(Entradas de un conjunto de datos)
──────────
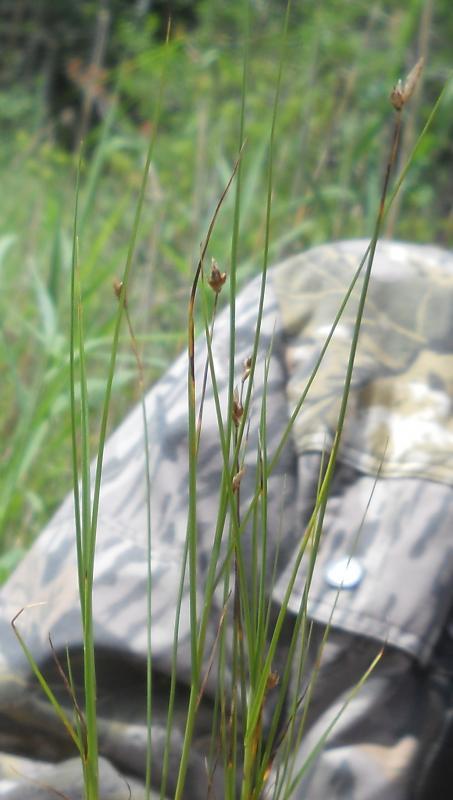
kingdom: Plantae
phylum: Tracheophyta
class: Liliopsida
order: Poales
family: Cyperaceae
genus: Carex
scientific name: Carex chordorrhiza
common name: String sedge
──────────
Edita las líneas del listado que empiezan en la que contiene "order: Poales" y siguen hasta el final del listado: sustituye "family" por "familia" y deja todo lo demás sin cambios.

Solución:
order: Poales
familia: Cyperaceae
genus: Carex
scientific name: Carex chordorrhiza
common name: String sedge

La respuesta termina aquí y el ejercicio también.